> _PROBLEM REQUIREMENTS_
Report each line in the listing below that contains the word "rabatt", copying every such line in full.

> _RAW DATA_
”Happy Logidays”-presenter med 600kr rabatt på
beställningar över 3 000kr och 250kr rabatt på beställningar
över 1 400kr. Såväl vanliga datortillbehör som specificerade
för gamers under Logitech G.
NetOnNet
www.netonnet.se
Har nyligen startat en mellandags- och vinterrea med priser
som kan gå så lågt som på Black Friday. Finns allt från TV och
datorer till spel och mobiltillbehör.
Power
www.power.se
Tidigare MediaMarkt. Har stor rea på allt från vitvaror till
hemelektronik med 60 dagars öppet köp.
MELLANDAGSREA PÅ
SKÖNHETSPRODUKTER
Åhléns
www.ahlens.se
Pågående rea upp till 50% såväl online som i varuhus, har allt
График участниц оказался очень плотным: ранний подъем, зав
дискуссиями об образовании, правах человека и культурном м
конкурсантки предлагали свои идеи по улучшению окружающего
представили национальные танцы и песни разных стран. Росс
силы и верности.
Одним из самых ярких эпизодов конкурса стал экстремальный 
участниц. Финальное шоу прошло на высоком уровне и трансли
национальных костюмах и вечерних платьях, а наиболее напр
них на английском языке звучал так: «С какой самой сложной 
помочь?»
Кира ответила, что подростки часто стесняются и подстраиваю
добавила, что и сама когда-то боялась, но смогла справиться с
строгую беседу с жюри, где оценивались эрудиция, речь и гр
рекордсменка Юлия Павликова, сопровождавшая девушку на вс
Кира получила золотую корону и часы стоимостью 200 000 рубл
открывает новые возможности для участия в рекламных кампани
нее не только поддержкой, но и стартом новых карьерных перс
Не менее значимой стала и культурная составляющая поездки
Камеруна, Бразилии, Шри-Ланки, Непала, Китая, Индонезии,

> _PROBLEM SOLUTION_
”Happy Logidays”-presenter med 600kr rabatt på
beställningar över 3 000kr och 250kr rabatt på beställningar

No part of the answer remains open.